Sunday, May 22, 2011

The Medicare Problem for Democrats

Now that Newt Gingrich has fallen on the hand grenade as it were in articulating what every pollster has discovered and what every Republican privately knows is factual – that the Paul Ryan plan to privatize Medicare is about as popular as a Byzantine monk at a nudist colony – the only unanswered question that remains is how will Democrats deal with this most toxic of issues. For now, the bulk of the Party seems content to let the GOP continue hemorrhaging over their ineptitude and “courageousness.” And, for now, the polls seem to be backing them up.

But as any pundit will gladly tell you, polls, like the weather in Florida, can change on a dime. Lost in all the rhetoric on both sides is the unspeakable but unavoidable truth that if nothing is done to deal with the long-term problems besetting Medicare, it will simply not survive. Period. As things stand, the fund is scheduled to go belly up in 2024. Translation? If you’re in that age bracket that Paul Ryan wants to hand out vouchers to, by the time you’re eligible to receive Medicare there might not be any benefits left for you to draw from. Don’t think the 40 and 50 somethings aren’t aware of this.

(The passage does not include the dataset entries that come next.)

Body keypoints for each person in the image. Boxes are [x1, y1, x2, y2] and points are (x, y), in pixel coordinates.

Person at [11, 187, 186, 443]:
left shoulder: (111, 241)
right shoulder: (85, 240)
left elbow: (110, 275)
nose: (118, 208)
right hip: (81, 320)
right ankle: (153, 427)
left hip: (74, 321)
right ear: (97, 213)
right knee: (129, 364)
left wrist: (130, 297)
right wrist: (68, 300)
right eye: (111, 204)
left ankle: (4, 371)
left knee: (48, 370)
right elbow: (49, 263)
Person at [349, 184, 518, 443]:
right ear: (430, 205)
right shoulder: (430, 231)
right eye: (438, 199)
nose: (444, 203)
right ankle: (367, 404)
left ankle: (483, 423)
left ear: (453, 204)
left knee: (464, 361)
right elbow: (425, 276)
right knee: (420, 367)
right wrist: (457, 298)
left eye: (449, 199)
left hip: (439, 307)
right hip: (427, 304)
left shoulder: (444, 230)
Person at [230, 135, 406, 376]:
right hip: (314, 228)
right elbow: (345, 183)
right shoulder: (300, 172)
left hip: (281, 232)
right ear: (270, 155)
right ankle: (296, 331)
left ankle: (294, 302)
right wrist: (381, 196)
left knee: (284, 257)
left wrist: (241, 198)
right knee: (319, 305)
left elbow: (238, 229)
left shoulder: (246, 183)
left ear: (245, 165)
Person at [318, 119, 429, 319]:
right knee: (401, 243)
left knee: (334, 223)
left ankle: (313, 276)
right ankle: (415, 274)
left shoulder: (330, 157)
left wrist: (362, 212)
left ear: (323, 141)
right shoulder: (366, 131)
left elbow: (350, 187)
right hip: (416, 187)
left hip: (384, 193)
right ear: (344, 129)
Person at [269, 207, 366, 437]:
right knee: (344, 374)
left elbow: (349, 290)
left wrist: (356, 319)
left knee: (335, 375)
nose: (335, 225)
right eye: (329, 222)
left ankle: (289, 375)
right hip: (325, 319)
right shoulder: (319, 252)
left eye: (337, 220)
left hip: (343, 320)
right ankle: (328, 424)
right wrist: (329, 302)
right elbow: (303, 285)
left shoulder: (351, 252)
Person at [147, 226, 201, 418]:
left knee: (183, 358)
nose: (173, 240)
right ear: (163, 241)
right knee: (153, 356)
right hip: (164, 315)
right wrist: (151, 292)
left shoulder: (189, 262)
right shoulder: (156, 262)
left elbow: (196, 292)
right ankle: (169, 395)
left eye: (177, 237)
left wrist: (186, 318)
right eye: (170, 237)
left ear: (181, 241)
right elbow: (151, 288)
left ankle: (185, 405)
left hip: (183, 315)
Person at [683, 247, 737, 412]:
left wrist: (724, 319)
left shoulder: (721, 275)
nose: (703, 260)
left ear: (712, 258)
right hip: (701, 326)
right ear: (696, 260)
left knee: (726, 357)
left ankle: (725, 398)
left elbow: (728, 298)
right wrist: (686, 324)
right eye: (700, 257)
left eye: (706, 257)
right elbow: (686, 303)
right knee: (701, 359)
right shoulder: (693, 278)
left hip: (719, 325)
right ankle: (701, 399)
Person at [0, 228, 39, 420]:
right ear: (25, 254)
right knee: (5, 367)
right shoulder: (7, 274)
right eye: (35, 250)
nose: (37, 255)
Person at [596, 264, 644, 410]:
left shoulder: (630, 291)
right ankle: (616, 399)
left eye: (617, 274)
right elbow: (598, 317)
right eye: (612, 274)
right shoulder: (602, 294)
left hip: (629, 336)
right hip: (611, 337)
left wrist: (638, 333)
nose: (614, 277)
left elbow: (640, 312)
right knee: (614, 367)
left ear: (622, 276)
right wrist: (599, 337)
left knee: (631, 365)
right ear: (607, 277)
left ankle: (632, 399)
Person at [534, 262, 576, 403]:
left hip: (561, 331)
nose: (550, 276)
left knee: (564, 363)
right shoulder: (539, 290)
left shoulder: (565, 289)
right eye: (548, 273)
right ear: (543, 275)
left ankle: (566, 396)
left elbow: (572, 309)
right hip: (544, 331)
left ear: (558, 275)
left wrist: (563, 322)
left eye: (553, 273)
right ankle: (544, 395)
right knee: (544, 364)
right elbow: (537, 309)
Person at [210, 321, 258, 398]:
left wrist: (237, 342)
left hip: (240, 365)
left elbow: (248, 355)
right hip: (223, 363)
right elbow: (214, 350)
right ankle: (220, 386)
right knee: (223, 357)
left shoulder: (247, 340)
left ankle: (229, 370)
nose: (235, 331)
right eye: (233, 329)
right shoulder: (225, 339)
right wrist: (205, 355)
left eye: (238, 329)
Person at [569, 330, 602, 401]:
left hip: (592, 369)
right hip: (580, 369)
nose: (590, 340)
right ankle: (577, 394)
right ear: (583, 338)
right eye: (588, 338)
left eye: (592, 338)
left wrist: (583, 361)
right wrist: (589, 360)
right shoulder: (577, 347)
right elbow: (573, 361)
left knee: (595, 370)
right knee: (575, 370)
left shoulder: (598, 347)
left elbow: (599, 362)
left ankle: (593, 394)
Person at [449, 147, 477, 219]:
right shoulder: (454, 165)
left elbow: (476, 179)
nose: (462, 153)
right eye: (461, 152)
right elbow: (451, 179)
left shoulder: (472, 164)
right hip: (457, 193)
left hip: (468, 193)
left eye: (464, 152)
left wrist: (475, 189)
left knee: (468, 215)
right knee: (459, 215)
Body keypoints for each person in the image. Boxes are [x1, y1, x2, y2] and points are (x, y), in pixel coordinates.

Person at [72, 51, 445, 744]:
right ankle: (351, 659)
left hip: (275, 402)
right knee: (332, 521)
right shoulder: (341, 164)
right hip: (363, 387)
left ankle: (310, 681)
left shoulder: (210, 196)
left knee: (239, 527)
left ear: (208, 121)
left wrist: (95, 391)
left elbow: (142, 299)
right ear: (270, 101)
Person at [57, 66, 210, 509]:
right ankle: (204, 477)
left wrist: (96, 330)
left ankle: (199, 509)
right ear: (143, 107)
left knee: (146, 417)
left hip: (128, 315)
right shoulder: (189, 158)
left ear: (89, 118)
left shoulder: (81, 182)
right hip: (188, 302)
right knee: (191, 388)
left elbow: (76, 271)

Like it or not, Democrats are going to have to come to the table with proactive solutions that will fix the systemic problems that beset Medicare. Counting on your opponents to obligingly step on the third rail of politics isn’t a long-term strategy for success; it is a stopgap measure only that could potentially blow up in your face. Especially if Republicans can some how find a way to dress up this turkey of a plan and convince enough voters that they at least were willing to tackle the problem while their opponents sat on the sidelines and did nothing.

When it comes to shoveling horseshit, nobody is better at it than the Republican Party. That Democrats aren’t aware of this and busily attending to a preemptive strike of their own is political suicide, pure and simple. How many more times must progressives learn the painful lesson that those who lay in wait for their enemies to capitulate are more often than not the benefactors of a bitter defeat at their own hands.